Katerina Poladjan hat für ihr Werk schon unzählige Literaturpreise erhalten. Oft spricht das für tiefgründige, anspruchsvolle, oft gar nicht so leicht auf den ersten Blick zu entschlüsselnde Bücher mit Niveau. „Goldstrand“ ist da keine Ausnahme.

Im Zentrum des Buches steht Eli, vielleicht Sohn einer italienischen Mutter und eines ukrainisch-bulgarischen Vaters, der bei den faschistischen Großeltern aufgewachsen ist, wochenends von der ledigen Mutter besucht wurde, später Filmregisseur wurde und nun auf der Couch einer Psychoanalytikerin, der „dottoressa“, liegt und sein Leben analysiert. Wenn das nun alles überhaupt wahr sein sollte, denn es handelt sich um einen unzuverlässigen Erzähler und es gibt im Buch viele sonderbare Begebenheiten, die hinterfragen lassen, was real und was erfunden ist.

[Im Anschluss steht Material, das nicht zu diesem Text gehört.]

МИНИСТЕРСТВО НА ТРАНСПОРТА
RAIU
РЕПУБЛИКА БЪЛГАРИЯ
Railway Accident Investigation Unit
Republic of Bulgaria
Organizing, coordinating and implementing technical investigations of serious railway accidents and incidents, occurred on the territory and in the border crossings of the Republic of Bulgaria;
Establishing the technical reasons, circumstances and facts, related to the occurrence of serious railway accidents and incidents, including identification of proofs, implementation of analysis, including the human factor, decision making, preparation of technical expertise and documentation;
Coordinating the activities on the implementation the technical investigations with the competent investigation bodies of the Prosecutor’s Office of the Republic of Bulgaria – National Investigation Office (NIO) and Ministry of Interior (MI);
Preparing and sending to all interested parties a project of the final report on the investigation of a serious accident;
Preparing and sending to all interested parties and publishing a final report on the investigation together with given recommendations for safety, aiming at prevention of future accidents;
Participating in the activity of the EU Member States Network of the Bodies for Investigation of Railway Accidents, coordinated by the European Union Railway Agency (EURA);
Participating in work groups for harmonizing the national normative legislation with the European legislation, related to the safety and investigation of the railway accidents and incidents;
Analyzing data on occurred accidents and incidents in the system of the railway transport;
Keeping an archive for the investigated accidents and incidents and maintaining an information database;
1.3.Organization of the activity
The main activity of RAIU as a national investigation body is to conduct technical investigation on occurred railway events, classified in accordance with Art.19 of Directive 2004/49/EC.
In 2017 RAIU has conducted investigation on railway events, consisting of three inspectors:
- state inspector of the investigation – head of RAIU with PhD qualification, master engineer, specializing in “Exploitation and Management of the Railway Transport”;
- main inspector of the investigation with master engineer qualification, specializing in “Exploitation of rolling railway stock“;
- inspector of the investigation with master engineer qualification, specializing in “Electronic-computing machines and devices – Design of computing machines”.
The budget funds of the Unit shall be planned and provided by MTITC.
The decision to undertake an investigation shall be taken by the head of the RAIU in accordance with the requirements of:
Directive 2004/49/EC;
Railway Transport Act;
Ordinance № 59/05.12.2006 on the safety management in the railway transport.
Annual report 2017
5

Vordergründig kommt „Goldstrand“ leichtfüßig daher und geschrieben ist das Buch äußerst szenisch, wie eine Aneinanderreihung von bildlich beschriebenen Filmszenen, wie sich zum Beispiel hier zeigt, als der junge Eli auf den wöchentlichen Besuch seiner Mama wartet: „Jeden Samstag putzte ich mir die Ohren, zog ein sauberes Hemd an und erwartete sie am Tor. Endlich kam sie, meistens im Laufschritt auf hohen Absätzen und außer Atem, das lockige Haar hochgesteckt zu einem Vogelnest, aus dem es lebhaft zwitscherte: Da steht mein Junge und wartet! Heute wird es großartig, das wird ein vollkommener Tag!“ (S. 56/57)

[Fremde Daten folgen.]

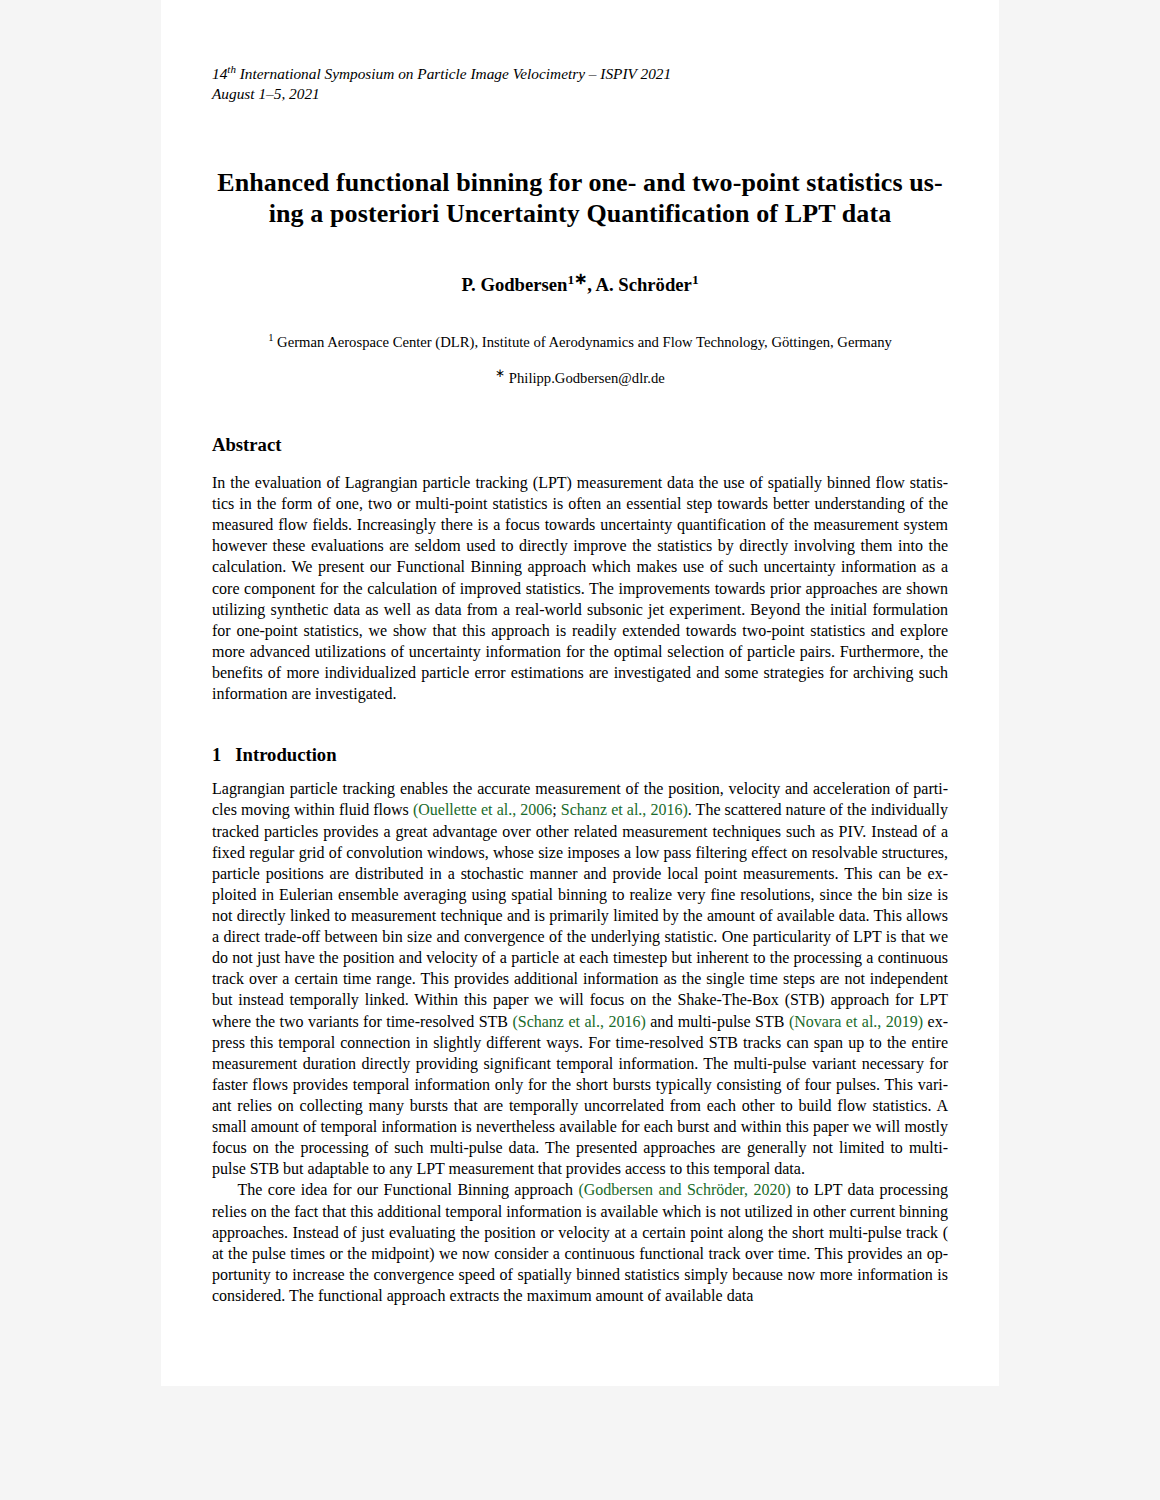14th International Symposium on Particle Image Velocimetry – ISPIV 2021
August 1–5, 2021
Enhanced functional binning for one- and two-point statistics using a posteriori Uncertainty Quantification of LPT data
P. Godbersen1∗, A. Schröder1
1 German Aerospace Center (DLR), Institute of Aerodynamics and Flow Technology, Göttingen, Germany
∗ Philipp.Godbersen@dlr.de
Abstract
In the evaluation of Lagrangian particle tracking (LPT) measurement data the use of spatially binned flow statistics in the form of one, two or multi-point statistics is often an essential step towards better understanding of the measured flow fields. Increasingly there is a focus towards uncertainty quantification of the measurement system however these evaluations are seldom used to directly improve the statistics by directly involving them into the calculation. We present our Functional Binning approach which makes use of such uncertainty information as a core component for the calculation of improved statistics. The improvements towards prior approaches are shown utilizing synthetic data as well as data from a real-world subsonic jet experiment. Beyond the initial formulation for one-point statistics, we show that this approach is readily extended towards two-point statistics and explore more advanced utilizations of uncertainty information for the optimal selection of particle pairs. Furthermore, the benefits of more individualized particle error estimations are investigated and some strategies for archiving such information are investigated.
1 Introduction
Lagrangian particle tracking enables the accurate measurement of the position, velocity and acceleration of particles moving within fluid flows (Ouellette et al., 2006; Schanz et al., 2016). The scattered nature of the individually tracked particles provides a great advantage over other related measurement techniques such as PIV. Instead of a fixed regular grid of convolution windows, whose size imposes a low pass filtering effect on resolvable structures, particle positions are distributed in a stochastic manner and provide local point measurements. This can be exploited in Eulerian ensemble averaging using spatial binning to realize very fine resolutions, since the bin size is not directly linked to measurement technique and is primarily limited by the amount of available data. This allows a direct trade-off between bin size and convergence of the underlying statistic. One particularity of LPT is that we do not just have the position and velocity of a particle at each timestep but inherent to the processing a continuous track over a certain time range. This provides additional information as the single time steps are not independent but instead temporally linked. Within this paper we will focus on the Shake-The-Box (STB) approach for LPT where the two variants for time-resolved STB (Schanz et al., 2016) and multi-pulse STB (Novara et al., 2019) express this temporal connection in slightly different ways. For time-resolved STB tracks can span up to the entire measurement duration directly providing significant temporal information. The multi-pulse variant necessary for faster flows provides temporal information only for the short bursts typically consisting of four pulses. This variant relies on collecting many bursts that are temporally uncorrelated from each other to build flow statistics. A small amount of temporal information is nevertheless available for each burst and within this paper we will mostly focus on the processing of such multi-pulse data. The presented approaches are generally not limited to multi-pulse STB but adaptable to any LPT measurement that provides access to this temporal data.
The core idea for our Functional Binning approach (Godbersen and Schröder, 2020) to LPT data processing relies on the fact that this additional temporal information is available which is not utilized in other current binning approaches. Instead of just evaluating the position or velocity at a certain point along the short multi-pulse track ( at the pulse times or the midpoint) we now consider a continuous functional track over time. This provides an opportunity to increase the convergence speed of spatially binned statistics simply because now more information is considered. The functional approach extracts the maximum amount of available data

Die Geschichte begleitet uns fast ein Jahrhundert bis in die Gegenwart. Das Buch liest sich leicht und schnell und doch hat es im Hintergrund eine enorme Tiefe: an vielen Stellen gibt es Verweise auf hochkarätige Werke der Literatur sowie Referenzen auf Philosophie und Mythologie, die man nur mit einer umfassenden humanistischen Bildung vollständig erkennt und zu schätzen weiß, z.B. „Dunkle Wolken hängen über den Symplegaden, es zieht ein Sturm auf, und wieder wird es Nacht. Als endlich die Morgendämmerung heraufzieht, erreiche ich nach vierzig Tagen und Nächten Goldstrand.“ (S. 141)

Doch auch ohne eine solche lässt sich das Buch problemlos lesen. Es ist, wie so viele anspruchsvolle Werke, ein Kaleidoskop, in das jeder Betrachter und jede Betrachterin je nach momentanem Blickwinkel und Perspektive etwas anderes hineininterpretieren und herauslesen kann.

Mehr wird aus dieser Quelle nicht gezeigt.